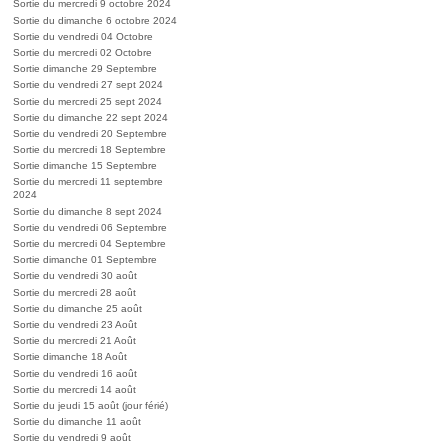
Sortie du mercredi 9 octobre 2024
Sortie du dimanche 6 octobre 2024
Sortie du vendredi 04 Octobre
Sortie du mercredi 02 Octobre
Sortie dimanche 29 Septembre
Sortie du vendredi 27 sept 2024
Sortie du mercredi 25 sept 2024
Sortie du dimanche 22 sept 2024
Sortie du vendredi 20 Septembre
Sortie du mercredi 18 Septembre
Sortie dimanche 15 Septembre
Sortie du mercredi 11 septembre
2024
Sortie du dimanche 8 sept 2024
Sortie du vendredi 06 Septembre
Sortie du mercredi 04 Septembre
Sortie dimanche 01 Septembre
Sortie du vendredi 30 août
Sortie du mercredi 28 août
Sortie du dimanche 25 août
Sortie du vendredi 23 Août
Sortie du mercredi 21 Août
Sortie dimanche 18 Août
Sortie du vendredi 16 août
Sortie du mercredi 14 août
Sortie du jeudi 15 août (jour férié)
Sortie du dimanche 11 août
Sortie du vendredi 9 août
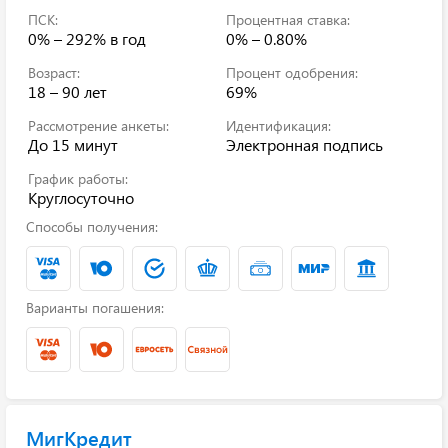
ПСК:
Процентная ставка:
0% – 292%
в год
0% – 0.80%
Возраст:
Процент одобрения:
18 – 90 лет
69%
Рассмотрение анкеты:
Идентификация:
До 15 минут
Электронная подпись
График работы:
Круглосуточно
Способы получения:
Варианты погашения:
МигКредит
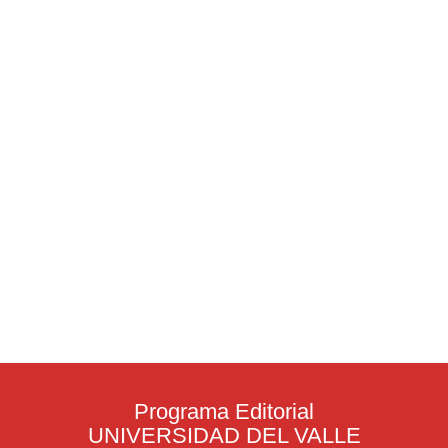
Programa Editorial
UNIVERSIDAD DEL VALLE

▸ **What the task asks**: Reproduce the lines of the data that run from the one containing "18 – 90 лет" to the final line, both included, exactly as they appear and without the pictures.

▸ **Output of the exercise**:
18 – 90 лет
69%
Рассмотрение анкеты:
Идентификация:
До 15 минут
Электронная подпись
График работы:
Круглосуточно
Способы получения:
Варианты погашения:
МигКредит
Programa Editorial
UNIVERSIDAD DEL VALLE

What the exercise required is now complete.